• WORK INSTRUCTIONS
a) From the thread on the For() API, copy the passage from "Let f1 be a" to "our internal DSL." word for word.
b) Answer these questions using the thread on the For() API:
(i) What does a For() call currently create, according to the section headed "Problem"?
(ii) Which word would be given up under the suggested solution?
(iii) In which upcoming version does the writer plan to make this change?
c) Decide whether each statement agrees with the thread on the For() API. Answer yes or no, and quote the words that settle it.
(i) The suggested solution relies on existing functional interfaces rather than classes.
(ii) The For2Future constructor is declared public.
(iii) The final message says the suggested solution will work in Java.

• EXTRACT TO READ
=== Section Start ===
Let f1 be a Future<T1>, f2 be a Future<T2>, f a BiFunction<T1, T2, R>.
// using flatMap/map
var res = f1.flatMap(t1 -> f2.map(t2 -> f(t1, t2)));
// using For
var res = For(f1, f2).yield(f);
Problem
Currently a For() call creates additional instances that are needed to implement our internal DSL.
On the one hand this increases the number of types on our API surface area, which is a bit artificial:
On the other hand For() leads to a class instance creation:
public final class API {
public static <T1, T2> For2Future<T1, T2> For(Future<T1> ts1, Future<T2> ts2) {
Objects.requireNonNull(ts1, "ts1 is null");
Objects.requireNonNull(ts2, "ts2 is null");
return new For2Future<>(ts1, ts2);
}
public static class For2Future<T1, T2> {
private final Future<T1> ts1;
private final Future<T2> ts2;
private For2Future(Future<T1> ts1, Future<T2> ts2) {
this.ts1 = ts1;
this.ts2 = ts2;
}
/**
* Yields a result for elements of the cross product of the underlying Futures.
*
* @param f a function that maps an element of the cross product to a result
* @param <R> type of the resulting {@code Future} elements
* @return an {@code Future} of mapped results
*/
public <R> Future<R> yield(BiFunction<? super T1, ? super T2, ? extends R> f) {
Objects.requireNonNull(f, "f is null");
return
ts1.flatMap(t1 ->
ts2.map(t2 -> f.apply(t1, t2)));
}
}
// ...
}
Suggested solution
If we surrender the yield word, then we could express the functionality described above by using existing functional interfaces (instead of classes):
public final class API {
// modulo generic type bounds of the result
public static <T1, T2, R> Function<BiFunction<T1, T2, R>, R> For(Future<T1> f1, Future<T2> f2) {
Objects.requireNonNull(f1, "f1 is null");
Objects.requireNonNull(f2, "f2 is null");
return f -> f1.flatMap(t1 -> f2.map(t2 -> f(t1, t2)));
}
}
Use-site:
var res = For(f1, f2).apply(f);
The types on the API surface area will look better then ;) I think it's worth to surrender yield.
I will do this in the upcoming 1.0.0 in order to inform about the new reserved word 'yield'.
I have bad news, the suggested solution won't work because of how generic parameters are resolved in Java.
=== Section End ===
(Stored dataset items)
=== Section Start ===
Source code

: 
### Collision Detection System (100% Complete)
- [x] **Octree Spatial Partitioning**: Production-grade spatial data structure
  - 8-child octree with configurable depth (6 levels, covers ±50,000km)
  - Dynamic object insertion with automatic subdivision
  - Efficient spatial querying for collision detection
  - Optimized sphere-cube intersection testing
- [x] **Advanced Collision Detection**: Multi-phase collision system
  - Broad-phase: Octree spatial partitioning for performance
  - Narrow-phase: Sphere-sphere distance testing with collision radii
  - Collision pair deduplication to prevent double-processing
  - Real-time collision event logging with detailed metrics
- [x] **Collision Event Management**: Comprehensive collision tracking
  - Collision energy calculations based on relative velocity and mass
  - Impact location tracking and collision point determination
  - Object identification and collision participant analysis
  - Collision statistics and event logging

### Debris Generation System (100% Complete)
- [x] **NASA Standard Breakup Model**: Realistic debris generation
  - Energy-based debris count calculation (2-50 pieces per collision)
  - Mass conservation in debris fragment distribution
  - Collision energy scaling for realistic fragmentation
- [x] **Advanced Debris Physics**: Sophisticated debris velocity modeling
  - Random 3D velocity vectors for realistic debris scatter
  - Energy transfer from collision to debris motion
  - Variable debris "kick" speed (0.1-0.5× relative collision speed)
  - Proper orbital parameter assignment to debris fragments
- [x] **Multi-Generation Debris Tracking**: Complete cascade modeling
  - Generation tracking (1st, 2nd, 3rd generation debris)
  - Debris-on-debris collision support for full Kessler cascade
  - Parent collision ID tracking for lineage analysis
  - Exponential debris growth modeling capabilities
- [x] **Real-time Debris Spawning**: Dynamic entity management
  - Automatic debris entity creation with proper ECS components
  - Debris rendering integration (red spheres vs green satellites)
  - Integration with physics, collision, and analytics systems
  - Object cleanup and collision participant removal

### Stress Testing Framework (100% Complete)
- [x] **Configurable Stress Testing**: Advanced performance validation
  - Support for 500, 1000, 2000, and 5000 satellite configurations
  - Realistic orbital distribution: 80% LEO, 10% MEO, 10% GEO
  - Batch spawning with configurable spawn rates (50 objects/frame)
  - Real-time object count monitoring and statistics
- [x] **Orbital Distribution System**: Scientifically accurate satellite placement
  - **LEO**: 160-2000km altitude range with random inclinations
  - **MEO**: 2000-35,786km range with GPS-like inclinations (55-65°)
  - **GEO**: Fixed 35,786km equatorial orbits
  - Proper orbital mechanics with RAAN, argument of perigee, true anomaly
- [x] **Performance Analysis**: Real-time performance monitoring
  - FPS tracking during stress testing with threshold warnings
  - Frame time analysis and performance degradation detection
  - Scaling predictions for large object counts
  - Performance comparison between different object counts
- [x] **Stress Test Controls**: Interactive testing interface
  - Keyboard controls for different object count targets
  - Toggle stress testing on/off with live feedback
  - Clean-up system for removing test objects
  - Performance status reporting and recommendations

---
=== Section End ===
• TASK-BY-TASK OUTPUTS
a)
Let f1 be a Future<T1>, f2 be a Future<T2>, f a BiFunction<T1, T2, R>.
// using flatMap/map
var res = f1.flatMap(t1 -> f2.map(t2 -> f(t1, t2)));
// using For
var res = For(f1, f2).yield(f);
Problem
Currently a For() call creates additional instances that are needed to implement our internal DSL.

b)
(i) It creates additional instances that are needed to implement the internal DSL.
(ii) The word yield.
(iii) Version 1.0.0.

c)
(i) Yes: "by using existing functional interfaces (instead of classes)"
(ii) No: "private For2Future(Future<T1> ts1, Future<T2> ts2)"
(iii) No: "the suggested solution won't work because of how generic parameters are resolved in Java."